I was hoping cdcaveman would reply. There aren't many alternatives for pure options traders out there, at least not based on commissions. Based on mentions here on ET: Thinkorswim (TDA) and Optionshouse come to mind.
You're thinking of futures margin. Futures p/l is handled as a cash flow, not FOPs. FOPs are m to m but as unrealized p/l. FOPs use SPAN or a risk scenario based margin, whatever, with a "one day risk horizon." These differences sometimes cause the margin for FOPs to be greater than the margin for the UL. IB also can and sometimes does mandate margins greater than the exchange rates. OP, auto liquidation is a scary reality at IB. I don't like it, it would be nice if IB could find a better way. But it's part of the price you pay to do business there. The spread has two different ULs so the long option does not cover the short. It's not a calendar spread per se, you're trading the futures spread as well. The contango in 2008/2009 reached ridiculous proportions. Your spread could lose far more than the debit. I found this page enlightening. http://ibkb.interactivebrokers.com/node/990
This is why I do not have an IB account. I always here these horrible stories about auto liquidation of positions. There is enough involved in Risk management when trading your account, the last thing I want to add is some totally random margin call even if you have more than enough margin. I do not like risks I cannot plan for. I will stick to my TD and Etrade accounts, never had any issues with them.

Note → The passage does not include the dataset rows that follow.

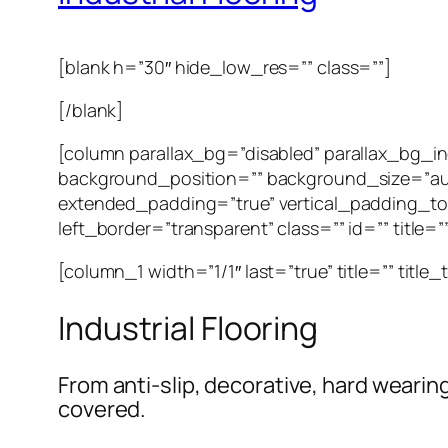
[blank h=”30″ hide_low_res=”” class=””]
[/blank]
[column parallax_bg=”disabled” parallax_bg_
background_position=”” background_size=”au
extended_padding=”true” vertical_padding_to
left_border=”transparent” class=”” id=”” title=
[column_1 width=”1/1″ last=”true” title=”” title
Industrial Flooring
From anti-slip, decorative, hard wearin
covered.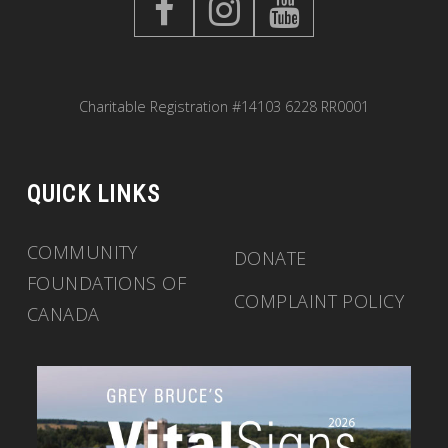
Charitable Registration #14103 6228 RR0001
QUICK LINKS
COMMUNITY
DONATE
FOUNDATIONS OF
COMPLAINT POLICY
CANADA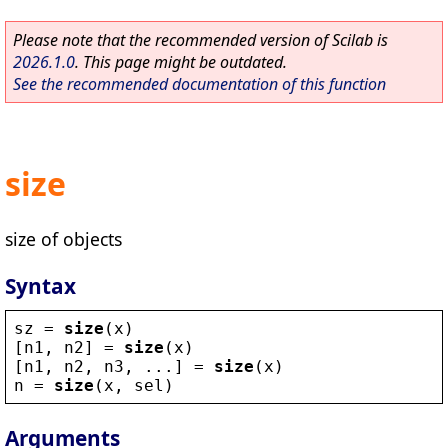
Please note that the recommended version of Scilab is
2026.1.0
. This page might be outdated.
See the recommended documentation of this function
size
size of objects
Syntax
sz
 = 
size
(
x
)
[
n1
, 
n2
] = 
size
(
x
)
[
n1
, 
n2
, 
n3
, ...] = 
size
(
x
)
n
 = 
size
(
x
, 
sel
)
Arguments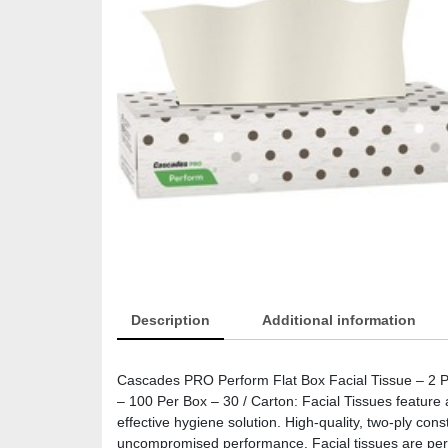
Description
Additional information
Cascades PRO Perform Flat Box Facial Tissue – 2 Ply 
– 100 Per Box – 30 / Carton: Facial Tissues feature 
effective hygiene solution. High-quality, two-ply con
uncompromised performance. Facial tissues are perfec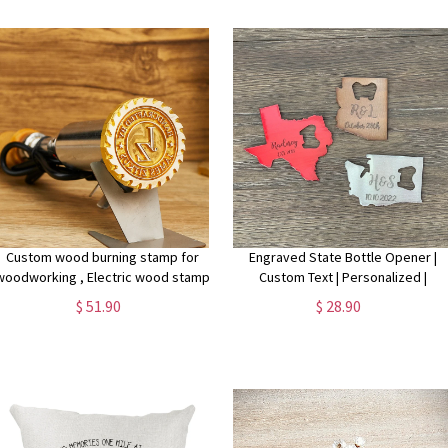
Custom wood burning stamp for
Engraved State Bottle Opener |
woodworking , Electric wood stamp
Custom Text | Personalized |
custom , Custom branding iron for
Wedding Favor | Bridesmaid
$ 51.90
$ 28.90
wood, Brand iron,wedding wood
Groomsman Gift | Travel Adventure
stamp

Its because of Elite trade why I chose never to open an IB account. Those stories are nightmares. there is no way to manage risk with an IB account since they add a big counter-party risk that you cannot account for when planning a trade.
Yeah but IB is supposedly an ECN, not a market-maker with their own stock, so it must be some affiliate company they are helping out.
Everyone should be aware of the f.o.p calendar spread issue. But that goddamn autoliquidate is predatory. No other word for it.